Excerpted data Block Start
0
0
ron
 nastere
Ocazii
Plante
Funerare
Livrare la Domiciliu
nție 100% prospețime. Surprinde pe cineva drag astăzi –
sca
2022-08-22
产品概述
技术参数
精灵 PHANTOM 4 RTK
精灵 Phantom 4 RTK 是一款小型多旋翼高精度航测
Excerpted data Block End
Excerpted data Block Start
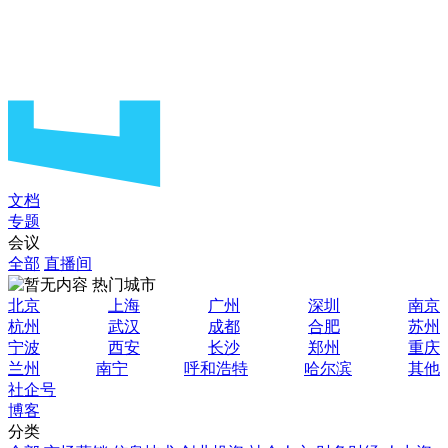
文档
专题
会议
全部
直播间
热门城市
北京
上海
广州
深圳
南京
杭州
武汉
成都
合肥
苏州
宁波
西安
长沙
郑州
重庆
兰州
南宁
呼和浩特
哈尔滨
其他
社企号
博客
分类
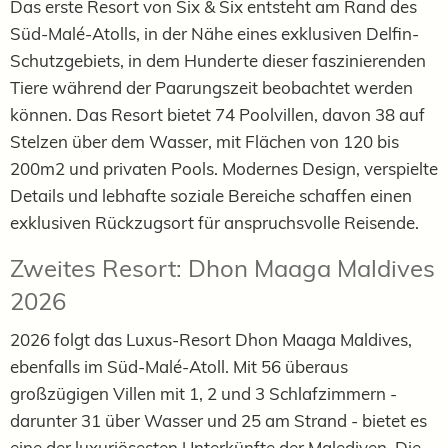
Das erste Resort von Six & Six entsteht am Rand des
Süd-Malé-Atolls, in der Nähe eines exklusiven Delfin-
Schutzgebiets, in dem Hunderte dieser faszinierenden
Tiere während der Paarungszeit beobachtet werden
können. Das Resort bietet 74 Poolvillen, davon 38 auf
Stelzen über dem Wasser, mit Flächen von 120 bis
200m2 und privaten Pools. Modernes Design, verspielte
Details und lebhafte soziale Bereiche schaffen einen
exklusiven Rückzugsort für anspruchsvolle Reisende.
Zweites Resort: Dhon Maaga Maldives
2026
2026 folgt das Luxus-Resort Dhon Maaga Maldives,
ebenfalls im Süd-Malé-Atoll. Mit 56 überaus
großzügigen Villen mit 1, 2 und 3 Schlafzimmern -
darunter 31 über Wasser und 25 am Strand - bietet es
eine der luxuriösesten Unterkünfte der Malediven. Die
Excerpted data Block End
● **What you have to do**
Reproduce the lines of the records from the line with "Das erste Resort" up to and including the line with "eine der luxuriösesten", substituting "Villen mit Pool" for "Poolvillen" and leaving everything else unchanged.

● **Written reply**
Das erste Resort von Six & Six entsteht am Rand des
Süd-Malé-Atolls, in der Nähe eines exklusiven Delfin-
Schutzgebiets, in dem Hunderte dieser faszinierenden
Tiere während der Paarungszeit beobachtet werden
können. Das Resort bietet 74 Villen mit Pool, davon 38 auf
Stelzen über dem Wasser, mit Flächen von 120 bis
200m2 und privaten Pools. Modernes Design, verspielte
Details und lebhafte soziale Bereiche schaffen einen
exklusiven Rückzugsort für anspruchsvolle Reisende.
Zweites Resort: Dhon Maaga Maldives
2026
2026 folgt das Luxus-Resort Dhon Maaga Maldives,
ebenfalls im Süd-Malé-Atoll. Mit 56 überaus
großzügigen Villen mit 1, 2 und 3 Schlafzimmern -
darunter 31 über Wasser und 25 am Strand - bietet es
eine der luxuriösesten Unterkünfte der Malediven. Die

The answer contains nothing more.